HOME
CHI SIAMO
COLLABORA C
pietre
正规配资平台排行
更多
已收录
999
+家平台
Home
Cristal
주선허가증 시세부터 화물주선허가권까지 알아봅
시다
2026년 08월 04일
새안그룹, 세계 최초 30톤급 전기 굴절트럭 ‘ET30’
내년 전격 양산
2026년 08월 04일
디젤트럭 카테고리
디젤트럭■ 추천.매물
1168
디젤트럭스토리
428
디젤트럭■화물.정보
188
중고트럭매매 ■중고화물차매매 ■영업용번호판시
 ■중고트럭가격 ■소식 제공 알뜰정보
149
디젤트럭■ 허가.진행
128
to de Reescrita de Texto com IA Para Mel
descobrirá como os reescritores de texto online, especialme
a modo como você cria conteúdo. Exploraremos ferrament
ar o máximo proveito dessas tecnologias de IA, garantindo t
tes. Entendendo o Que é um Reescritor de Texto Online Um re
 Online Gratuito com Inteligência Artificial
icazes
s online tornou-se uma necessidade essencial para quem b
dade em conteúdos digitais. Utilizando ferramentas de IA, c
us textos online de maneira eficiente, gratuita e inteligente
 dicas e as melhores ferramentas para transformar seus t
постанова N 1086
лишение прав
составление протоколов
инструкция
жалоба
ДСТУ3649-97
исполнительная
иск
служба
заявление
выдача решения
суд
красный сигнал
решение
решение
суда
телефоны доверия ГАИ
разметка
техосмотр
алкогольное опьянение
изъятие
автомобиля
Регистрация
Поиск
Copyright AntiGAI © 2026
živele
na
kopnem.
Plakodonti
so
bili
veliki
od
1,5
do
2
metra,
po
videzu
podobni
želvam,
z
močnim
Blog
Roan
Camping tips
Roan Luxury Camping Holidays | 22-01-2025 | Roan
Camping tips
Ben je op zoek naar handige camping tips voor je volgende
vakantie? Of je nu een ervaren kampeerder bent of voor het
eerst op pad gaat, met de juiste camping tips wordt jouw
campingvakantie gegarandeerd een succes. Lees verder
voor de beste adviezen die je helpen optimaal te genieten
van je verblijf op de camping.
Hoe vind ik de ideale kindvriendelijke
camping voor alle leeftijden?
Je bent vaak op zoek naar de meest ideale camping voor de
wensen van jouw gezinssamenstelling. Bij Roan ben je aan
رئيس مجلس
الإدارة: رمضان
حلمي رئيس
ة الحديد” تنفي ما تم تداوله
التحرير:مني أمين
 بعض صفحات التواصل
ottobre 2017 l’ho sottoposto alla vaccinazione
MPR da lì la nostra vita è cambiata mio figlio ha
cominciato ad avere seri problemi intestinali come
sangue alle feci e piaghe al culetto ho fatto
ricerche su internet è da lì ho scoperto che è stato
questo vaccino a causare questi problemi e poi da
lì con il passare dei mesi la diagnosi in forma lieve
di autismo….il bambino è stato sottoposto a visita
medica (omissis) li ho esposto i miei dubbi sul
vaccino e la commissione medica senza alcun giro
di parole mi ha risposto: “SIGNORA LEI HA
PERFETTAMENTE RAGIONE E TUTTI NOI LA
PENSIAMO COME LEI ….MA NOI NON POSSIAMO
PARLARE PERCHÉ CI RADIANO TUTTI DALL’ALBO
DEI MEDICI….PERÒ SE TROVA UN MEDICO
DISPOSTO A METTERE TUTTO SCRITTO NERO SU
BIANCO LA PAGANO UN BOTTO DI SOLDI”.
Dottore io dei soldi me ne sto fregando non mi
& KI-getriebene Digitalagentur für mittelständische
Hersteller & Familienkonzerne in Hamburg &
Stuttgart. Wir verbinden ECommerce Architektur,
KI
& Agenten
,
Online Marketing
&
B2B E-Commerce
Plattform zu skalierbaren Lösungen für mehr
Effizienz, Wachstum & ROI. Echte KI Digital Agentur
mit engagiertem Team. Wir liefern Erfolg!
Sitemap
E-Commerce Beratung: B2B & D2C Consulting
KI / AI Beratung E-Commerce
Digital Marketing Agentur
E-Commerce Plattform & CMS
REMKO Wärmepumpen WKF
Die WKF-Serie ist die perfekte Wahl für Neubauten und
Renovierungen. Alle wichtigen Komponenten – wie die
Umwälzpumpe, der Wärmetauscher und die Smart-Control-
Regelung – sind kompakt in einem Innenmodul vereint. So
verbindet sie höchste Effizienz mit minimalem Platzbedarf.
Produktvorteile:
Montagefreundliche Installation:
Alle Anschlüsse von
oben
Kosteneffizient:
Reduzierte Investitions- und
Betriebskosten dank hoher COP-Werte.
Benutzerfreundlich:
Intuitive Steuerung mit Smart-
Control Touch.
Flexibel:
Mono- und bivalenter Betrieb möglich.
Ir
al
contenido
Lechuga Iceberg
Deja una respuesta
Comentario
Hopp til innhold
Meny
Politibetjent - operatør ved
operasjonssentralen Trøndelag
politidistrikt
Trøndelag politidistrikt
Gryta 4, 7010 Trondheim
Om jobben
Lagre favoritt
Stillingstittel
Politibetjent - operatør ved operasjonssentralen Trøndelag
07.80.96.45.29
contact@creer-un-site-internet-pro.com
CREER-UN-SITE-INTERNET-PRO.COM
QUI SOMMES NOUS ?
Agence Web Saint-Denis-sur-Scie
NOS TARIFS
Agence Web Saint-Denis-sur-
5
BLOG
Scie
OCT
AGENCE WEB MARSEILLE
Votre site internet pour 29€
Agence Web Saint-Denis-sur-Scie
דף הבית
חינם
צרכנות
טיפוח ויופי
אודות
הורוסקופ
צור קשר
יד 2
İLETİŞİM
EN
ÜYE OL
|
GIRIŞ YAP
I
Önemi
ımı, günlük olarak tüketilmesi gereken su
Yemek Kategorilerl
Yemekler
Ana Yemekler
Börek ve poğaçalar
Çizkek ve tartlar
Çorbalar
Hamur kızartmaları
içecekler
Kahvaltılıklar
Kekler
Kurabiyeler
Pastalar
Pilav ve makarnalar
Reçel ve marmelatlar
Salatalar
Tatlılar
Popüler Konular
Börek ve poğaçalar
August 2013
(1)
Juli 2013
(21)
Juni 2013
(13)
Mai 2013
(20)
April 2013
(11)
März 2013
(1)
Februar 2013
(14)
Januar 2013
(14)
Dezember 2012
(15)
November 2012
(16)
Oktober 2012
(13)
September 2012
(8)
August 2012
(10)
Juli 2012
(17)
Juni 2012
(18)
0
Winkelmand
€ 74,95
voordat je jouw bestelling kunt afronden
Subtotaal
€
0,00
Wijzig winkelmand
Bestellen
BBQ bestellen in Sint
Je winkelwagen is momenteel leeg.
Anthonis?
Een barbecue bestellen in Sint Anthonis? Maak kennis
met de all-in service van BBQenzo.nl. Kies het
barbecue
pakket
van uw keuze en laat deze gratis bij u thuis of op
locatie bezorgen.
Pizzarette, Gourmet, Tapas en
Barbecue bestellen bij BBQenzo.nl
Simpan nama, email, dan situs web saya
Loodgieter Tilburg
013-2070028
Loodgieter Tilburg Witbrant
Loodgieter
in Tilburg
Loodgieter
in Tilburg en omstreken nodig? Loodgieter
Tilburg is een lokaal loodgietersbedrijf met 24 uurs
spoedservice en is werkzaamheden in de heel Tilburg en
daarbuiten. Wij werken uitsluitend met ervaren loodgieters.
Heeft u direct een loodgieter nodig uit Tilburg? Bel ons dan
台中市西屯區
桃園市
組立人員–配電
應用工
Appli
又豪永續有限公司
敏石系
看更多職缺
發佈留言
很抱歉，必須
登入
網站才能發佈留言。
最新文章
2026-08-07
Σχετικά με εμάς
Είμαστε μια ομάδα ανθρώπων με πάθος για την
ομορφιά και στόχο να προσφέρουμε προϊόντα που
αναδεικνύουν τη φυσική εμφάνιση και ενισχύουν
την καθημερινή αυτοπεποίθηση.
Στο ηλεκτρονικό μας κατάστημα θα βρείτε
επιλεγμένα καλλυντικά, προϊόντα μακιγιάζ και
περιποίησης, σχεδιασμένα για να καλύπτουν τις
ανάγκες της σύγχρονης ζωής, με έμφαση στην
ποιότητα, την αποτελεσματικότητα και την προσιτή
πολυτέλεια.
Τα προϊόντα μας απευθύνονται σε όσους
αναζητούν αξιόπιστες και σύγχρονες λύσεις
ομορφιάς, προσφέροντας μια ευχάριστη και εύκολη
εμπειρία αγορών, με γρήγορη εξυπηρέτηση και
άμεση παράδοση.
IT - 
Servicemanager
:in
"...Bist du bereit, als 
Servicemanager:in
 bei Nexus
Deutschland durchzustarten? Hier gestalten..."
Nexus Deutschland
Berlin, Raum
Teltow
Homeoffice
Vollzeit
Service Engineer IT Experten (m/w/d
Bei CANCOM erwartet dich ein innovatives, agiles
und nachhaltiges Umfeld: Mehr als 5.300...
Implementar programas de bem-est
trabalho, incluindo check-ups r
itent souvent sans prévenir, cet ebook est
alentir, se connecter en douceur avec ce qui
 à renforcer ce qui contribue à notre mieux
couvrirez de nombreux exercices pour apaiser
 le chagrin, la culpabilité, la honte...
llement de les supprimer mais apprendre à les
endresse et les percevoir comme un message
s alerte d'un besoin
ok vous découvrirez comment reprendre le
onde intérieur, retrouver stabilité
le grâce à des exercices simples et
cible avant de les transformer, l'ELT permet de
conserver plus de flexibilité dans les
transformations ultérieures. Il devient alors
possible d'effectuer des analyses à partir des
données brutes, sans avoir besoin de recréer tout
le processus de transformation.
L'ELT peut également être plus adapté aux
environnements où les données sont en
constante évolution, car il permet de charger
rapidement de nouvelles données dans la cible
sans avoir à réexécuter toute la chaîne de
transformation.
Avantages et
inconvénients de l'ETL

+===+

→ **WHAT YOU ARE ASKED TO DO**: Take from the material above the lines running from the one with "алкогольное опьянение" through the one with "بعض صفحات التواصل", and repeat them exactly, with nothing else.

→ **SOLVED PROBLEM**:
алкогольное опьянение
изъятие
автомобиля
Регистрация
Поиск
Copyright AntiGAI © 2026
živele
na
kopnem.
Plakodonti
so
bili
veliki
od
1,5
do
2
metra,
po
videzu
podobni
želvam,
z
močnim
Blog
Roan
Camping tips
Roan Luxury Camping Holidays | 22-01-2025 | Roan
Camping tips
Ben je op zoek naar handige camping tips voor je volgende
vakantie? Of je nu een ervaren kampeerder bent of voor het
eerst op pad gaat, met de juiste camping tips wordt jouw
campingvakantie gegarandeerd een succes. Lees verder
voor de beste adviezen die je helpen optimaal te genieten
van je verblijf op de camping.
Hoe vind ik de ideale kindvriendelijke
camping voor alle leeftijden?
Je bent vaak op zoek naar de meest ideale camping voor de
wensen van jouw gezinssamenstelling. Bij Roan ben je aan
رئيس مجلس
الإدارة: رمضان
حلمي رئيس
ة الحديد” تنفي ما تم تداوله
التحرير:مني أمين
 بعض صفحات التواصل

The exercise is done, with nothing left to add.